Native American Jump Start to Employment Program
The non-profit organization founded by the Federation of Employers & Workers of America matches employers with willing workers from Native American reservations, where unemployment rates can be as high as 85 percent. Eligible workers must be 18-years-old and recent high school graduates. Like employing local high school and college students, timing can be an issue for employers, as recent graduates may not be available until mid-June. Otherwise, FEWA provides the workers with $100 and a round-trip bus ticket to the employer. Employers and workers agree on pay rates; it’s recommended that employers cover housing, transportation and necessities for the first month.
High school/college students
High school and college students have long been the backbone of seasonal help for many landscape companies; however, their schedules can pose some problems. Because of the uncertain labor situation this year, Pro Scapes of Jamesville, N.Y., has been recruiting at local colleges that offer green industry programs. “We’ve got a plethora of interested students,” says vice president Colette Gleason. “Unfortunately they won’t be available to May.” The company begins work in March. Students also typically end their summer jobs in late August, well before the end of the landscape season. The Department of Labor regulates youth labor and places restrictions on the jobs teenagers may perform (including operating a motor vehicle, excavating and others.) For more information, visit www.osha.gov/SLTC/teenworkers/landscaping/landscaping.html. Student workers are typically paid the same wages as any laborer of similar skill and experience levels.
Temporary agency workers/subcontractors
Subcontracting out more work or hiring workers through local temporary agencies can be a short-term fix for companies who need to fulfill existing commitments. Quality, efficiency and safety are all things to take into consideration, as workers are typically unskilled and untrained. “I think we’d rather not do the work than throw inexperienced people out there and create a problem,” says Ken Rau, business manager for Bauer Lawn Maintenance, Maumee, Ohio.

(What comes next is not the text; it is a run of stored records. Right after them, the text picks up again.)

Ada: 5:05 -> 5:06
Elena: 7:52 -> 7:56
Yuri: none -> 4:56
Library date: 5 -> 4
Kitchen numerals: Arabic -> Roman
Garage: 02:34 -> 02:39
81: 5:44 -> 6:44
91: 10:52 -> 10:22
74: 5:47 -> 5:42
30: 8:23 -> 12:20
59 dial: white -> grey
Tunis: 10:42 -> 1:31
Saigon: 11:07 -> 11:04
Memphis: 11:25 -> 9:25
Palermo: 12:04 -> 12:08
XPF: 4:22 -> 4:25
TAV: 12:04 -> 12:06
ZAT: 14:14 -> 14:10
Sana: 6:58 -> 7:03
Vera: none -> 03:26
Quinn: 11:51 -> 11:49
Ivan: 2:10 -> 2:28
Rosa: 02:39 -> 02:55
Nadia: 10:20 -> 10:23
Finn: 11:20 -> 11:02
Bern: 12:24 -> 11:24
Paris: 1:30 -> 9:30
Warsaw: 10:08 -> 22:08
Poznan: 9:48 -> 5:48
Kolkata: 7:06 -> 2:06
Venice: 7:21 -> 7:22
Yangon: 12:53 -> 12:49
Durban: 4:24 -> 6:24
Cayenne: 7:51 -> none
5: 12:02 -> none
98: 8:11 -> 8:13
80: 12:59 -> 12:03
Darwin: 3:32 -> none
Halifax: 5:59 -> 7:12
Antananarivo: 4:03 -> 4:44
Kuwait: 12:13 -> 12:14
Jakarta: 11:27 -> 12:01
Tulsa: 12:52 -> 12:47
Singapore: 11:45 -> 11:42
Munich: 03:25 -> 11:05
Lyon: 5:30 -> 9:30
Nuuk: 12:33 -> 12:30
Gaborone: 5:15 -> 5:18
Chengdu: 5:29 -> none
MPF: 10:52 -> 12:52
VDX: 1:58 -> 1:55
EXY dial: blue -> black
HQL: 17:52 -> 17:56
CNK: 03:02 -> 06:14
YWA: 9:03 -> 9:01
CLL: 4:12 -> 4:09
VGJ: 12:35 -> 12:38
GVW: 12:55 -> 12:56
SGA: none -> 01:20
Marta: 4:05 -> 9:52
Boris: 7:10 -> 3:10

Temporary workers are typically paid the same wages as all laborers of similar skill and experience levels. Because companies may be liable in the event the temp agency or subcontractor employs illegal workers, contractors should research subcontractors’ and temp agencies’ backgrounds and/or work with legal counsel to develop a contract with an indemnity clause that states the third party verifies workers’ legal status, attorney Sean Lewis says.